The global memory crisis just claimed another victim. Valve updated its Steam Deck product page to warn customers that the OLED model will be "intermittently" out of stock in some regions due to memory and storage shortages. The PC gaming handheld has already disappeared from shelves across the US and other markets, marking the latest casualty in a supply crunch that's reshaping the entire consumer gaming landscape.
Valve just confirmed what frustrated customers have been experiencing for days - the Steam Deck OLED is running dry because of the global RAM crisis. The company quietly added a notice to its Steam Deck website warning that the popular PC gaming handheld may be out of stock "intermittently in some regions due to memory and storage shortages," according to The Verge.
The admission comes after the Steam Deck OLED vanished from online stores across the US and other key markets over the past few days, leaving potential buyers staring at sold-out pages. Now we know why - Valve's caught in the same supply chain squeeze that's throttling the entire gaming hardware industry.
This isn't Valve's first brush with the memory shortage. Just weeks ago, the company pushed back three major hardware launches - the Steam Machine, Steam Frame, and Steam Controller - from their planned early 2026 shipping window. "We have work to do to land on concrete pricing and launch dates that we can confidently announce, being mindful of how quickly the circumstances around [the memory crisis are evolving]," Valve said in that earlier announcement, as reported by The Verge.

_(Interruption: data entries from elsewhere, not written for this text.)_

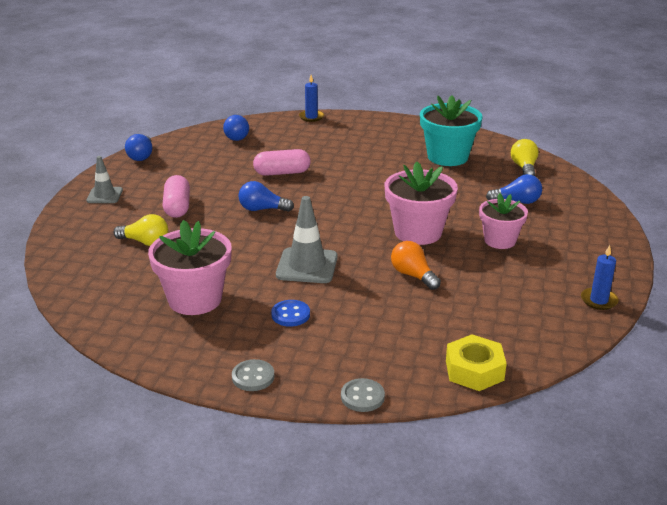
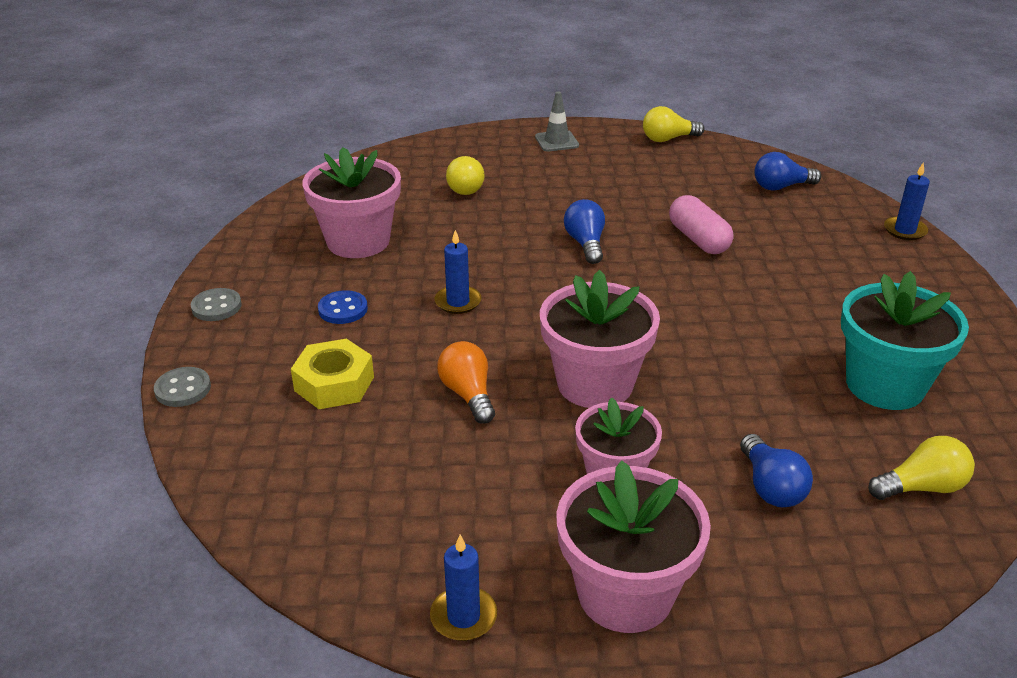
camera: 75 degrees right, 5 degrees up
(141, 156) = (668, 139): blue light bulb -> yellow light bulb
(177, 207) = (556, 188): pink capsule -> none
(307, 266) = (458, 302): grey traffic cone -> blue candle
(413, 275) = (468, 394): orange light bulb -> orange light bulb turned 60 degrees counterclockwise
(474, 370) = (243, 479): yellow nut -> yellow nut (334, 384)
(585, 253) = (625, 593): none -> pink flower pot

The Steam Deck OLED, which launched in late 2023 as a premium refresh of Valve's original handheld, has been one of the company's strongest sellers. The device packs a vibrant 7.4-inch HDR OLED screen, improved battery life, and faster Wi-Fi into a form factor that lets PC gamers take their Steam libraries anywhere. But that success is now colliding head-on with a global component shortage that shows no signs of easing.